[Editor’s Note: Agents of Transformation is an independent GeekWire series and 2026 event, underwritten by Accenture, exploring the people, companies, and ideas behind the rise of AI agents.]
What distinguishes the dot-com bubble from today’s AI boom? For serial entrepreneurs David ShimThese are two things that the early Internet never had: real business models and customers willing to pay.
People used the early Internet because it was free and subsidized by incentives like gift certificates and free shipping. Today, he said, companies and consumers are paying real money and finding real value in AI tools that scale to tens of millions in revenue within months.
but Read AI The co-founder and CEO, who has built and led companies through multiple technology cycles over the past 25 years, doesn’t completely dismiss the idea of an AI bubble. Shim points out the hypothetical “edge” of the industry, where Some companies Massive valuations are warranting despite no product and no revenue — a phenomenon he describes as a “100% bubble.”
He also quoted AMD’s deal with OpenAI – where the chipmaker offered stock incentives tied to a large chip purchase – as another example of froth on margins. The arrangement had “little bits” of the 2000s-era sense of trading, bartering and unusual financial engineering that briefly boosted AMD’s stock.
But even that, in his view, is more of an outlier than a systematic warning sign.
“I think it’s a bubble, but I don’t think it’s going to burst anytime soon,” Shim said. “And so I think at the end of the day it’s going to be a slow release.”
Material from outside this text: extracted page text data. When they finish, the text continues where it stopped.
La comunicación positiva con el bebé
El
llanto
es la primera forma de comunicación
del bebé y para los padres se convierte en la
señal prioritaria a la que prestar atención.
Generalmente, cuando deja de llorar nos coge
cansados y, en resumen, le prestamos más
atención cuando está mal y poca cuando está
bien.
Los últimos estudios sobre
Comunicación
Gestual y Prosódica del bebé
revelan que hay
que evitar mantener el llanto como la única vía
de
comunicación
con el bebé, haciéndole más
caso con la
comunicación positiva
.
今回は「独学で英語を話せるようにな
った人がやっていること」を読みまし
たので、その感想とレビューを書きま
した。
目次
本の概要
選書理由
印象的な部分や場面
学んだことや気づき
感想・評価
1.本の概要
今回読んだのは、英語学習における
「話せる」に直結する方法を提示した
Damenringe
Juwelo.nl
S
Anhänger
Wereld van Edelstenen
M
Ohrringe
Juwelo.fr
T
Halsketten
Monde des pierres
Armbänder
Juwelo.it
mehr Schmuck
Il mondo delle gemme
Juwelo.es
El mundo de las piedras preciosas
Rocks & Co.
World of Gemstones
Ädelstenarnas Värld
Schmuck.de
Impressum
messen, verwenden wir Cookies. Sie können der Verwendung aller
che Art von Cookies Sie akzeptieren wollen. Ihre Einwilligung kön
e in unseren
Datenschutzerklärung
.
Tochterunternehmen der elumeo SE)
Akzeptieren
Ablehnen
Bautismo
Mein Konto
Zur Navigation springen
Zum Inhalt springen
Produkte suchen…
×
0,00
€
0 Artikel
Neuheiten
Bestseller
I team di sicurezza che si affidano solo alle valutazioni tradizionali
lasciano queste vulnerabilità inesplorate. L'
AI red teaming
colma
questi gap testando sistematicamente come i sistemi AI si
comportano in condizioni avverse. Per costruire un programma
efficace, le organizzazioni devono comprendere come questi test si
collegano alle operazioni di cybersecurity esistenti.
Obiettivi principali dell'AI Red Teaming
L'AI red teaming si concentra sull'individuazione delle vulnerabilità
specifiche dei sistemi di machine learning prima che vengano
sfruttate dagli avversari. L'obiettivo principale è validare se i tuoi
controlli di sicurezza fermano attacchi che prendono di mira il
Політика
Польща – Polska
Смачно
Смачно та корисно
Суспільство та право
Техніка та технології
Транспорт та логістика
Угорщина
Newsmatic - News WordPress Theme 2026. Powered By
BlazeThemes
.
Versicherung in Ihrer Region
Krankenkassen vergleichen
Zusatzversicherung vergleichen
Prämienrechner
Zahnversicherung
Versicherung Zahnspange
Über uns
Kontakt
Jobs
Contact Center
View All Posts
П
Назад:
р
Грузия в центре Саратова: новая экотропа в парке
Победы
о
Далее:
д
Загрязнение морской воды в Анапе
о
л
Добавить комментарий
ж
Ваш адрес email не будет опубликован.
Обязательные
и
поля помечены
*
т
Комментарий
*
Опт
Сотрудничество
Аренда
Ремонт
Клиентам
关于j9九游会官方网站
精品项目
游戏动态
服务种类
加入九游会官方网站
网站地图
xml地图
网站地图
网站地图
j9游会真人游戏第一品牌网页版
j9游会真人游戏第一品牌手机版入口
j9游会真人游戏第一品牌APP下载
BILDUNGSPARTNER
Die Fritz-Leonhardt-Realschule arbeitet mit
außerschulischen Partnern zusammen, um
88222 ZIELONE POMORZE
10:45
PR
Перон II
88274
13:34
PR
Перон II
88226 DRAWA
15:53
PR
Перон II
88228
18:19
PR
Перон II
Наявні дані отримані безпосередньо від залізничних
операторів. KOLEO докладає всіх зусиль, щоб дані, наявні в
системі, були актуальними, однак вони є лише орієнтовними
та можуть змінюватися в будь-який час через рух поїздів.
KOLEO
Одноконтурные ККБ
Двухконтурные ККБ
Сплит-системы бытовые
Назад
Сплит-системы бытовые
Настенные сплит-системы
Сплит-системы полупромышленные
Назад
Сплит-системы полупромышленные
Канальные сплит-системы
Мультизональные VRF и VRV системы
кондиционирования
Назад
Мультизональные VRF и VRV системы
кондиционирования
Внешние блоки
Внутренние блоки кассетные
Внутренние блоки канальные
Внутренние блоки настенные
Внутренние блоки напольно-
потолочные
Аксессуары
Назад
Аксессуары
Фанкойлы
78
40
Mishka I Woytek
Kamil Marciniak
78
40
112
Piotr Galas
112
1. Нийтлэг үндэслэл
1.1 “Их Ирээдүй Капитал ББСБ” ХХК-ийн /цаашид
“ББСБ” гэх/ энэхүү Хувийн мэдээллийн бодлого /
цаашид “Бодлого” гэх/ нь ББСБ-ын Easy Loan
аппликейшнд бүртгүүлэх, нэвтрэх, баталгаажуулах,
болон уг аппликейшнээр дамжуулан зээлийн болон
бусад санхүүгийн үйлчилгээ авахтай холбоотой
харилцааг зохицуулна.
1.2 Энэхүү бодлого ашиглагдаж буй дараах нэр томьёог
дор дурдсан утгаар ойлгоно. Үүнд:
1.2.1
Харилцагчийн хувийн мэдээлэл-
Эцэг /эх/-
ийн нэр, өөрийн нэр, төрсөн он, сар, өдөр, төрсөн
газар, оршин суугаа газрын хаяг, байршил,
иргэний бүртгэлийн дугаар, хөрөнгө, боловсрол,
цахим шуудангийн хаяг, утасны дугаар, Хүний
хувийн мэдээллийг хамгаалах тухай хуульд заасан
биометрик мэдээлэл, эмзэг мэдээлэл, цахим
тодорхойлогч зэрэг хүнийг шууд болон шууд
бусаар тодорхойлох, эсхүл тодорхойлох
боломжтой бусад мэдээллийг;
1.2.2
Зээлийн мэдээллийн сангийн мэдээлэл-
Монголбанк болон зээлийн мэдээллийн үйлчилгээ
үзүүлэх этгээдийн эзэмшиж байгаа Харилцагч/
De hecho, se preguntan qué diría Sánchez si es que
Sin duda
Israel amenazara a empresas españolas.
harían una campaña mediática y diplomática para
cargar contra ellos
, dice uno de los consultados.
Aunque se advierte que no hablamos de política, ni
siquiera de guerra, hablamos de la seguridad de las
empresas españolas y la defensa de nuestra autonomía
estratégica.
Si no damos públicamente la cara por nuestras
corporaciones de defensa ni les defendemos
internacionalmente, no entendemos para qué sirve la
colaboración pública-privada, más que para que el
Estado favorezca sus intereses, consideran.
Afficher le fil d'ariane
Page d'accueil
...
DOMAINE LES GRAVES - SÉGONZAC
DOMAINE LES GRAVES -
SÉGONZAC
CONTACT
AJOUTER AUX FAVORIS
Shim, who was named CEO of the Year at this year’s GeekWire Awards, previously led Foursquare and sold startup Placed to Snap. He now leads Read AI, which has raised more than $80 million and landed major enterprise customers for its cross-platform AI meeting assistant and productivity tools.
He made the comments during a wide-ranging interview with GeekWire co-founder John Cook. They spoke about AI, productivity and the future of work at a recent dinner event hosted in partnership with Accenture in conjunction with GeekWire’s new “Agents of Transformation” editorial series.
We cover the discussion in this episode of the GeekWire podcast. Listen above, and subscribe to GeekWire Apple Podcasts, SpotifyOr wherever you listen. Continue reading for more takeaways.
Successful AI agents solve specific problems: The most effective AI implementations will be invisible infrastructure focused on specialized tasks, not broad all-purpose assistants. The term “agent” itself will fade into the background as technology matures and becomes more integrated
Human psychology is shaping AI deployments: Internally, ReadAI is testing an AI assistant called “Ada” that schedules meetings by learning users’ communication patterns and priorities. It works so fast, he says, that Read AI is creating a delay between its responses, “driving people crazy” after finding these quick replies, making them think their messages weren’t read carefully.
Global adoption without traditional localization: Read AI captures 1% of Colombia’s population without local workers or employees, demonstrating AI’s ability to scale internationally in a way previous technologies could not.
“Multiplayer AI” will unlock more values: Shim says an AI’s value is limited when it only knows one person’s data. He believes a key is connecting AI across teams, pulling information from co-workers’ work to answer questions, including meetings you haven’t attended and files you’ve never seen.
“Digital twins” are the next, controversial frontier: Shim predicts a future where a departing employee can be “resurrected” from their work data, allowing companies to query that person’s institutional knowledge. The idea is controversial and “a little scary,” he said, but it can be invaluable in answering questions that only former employees would know.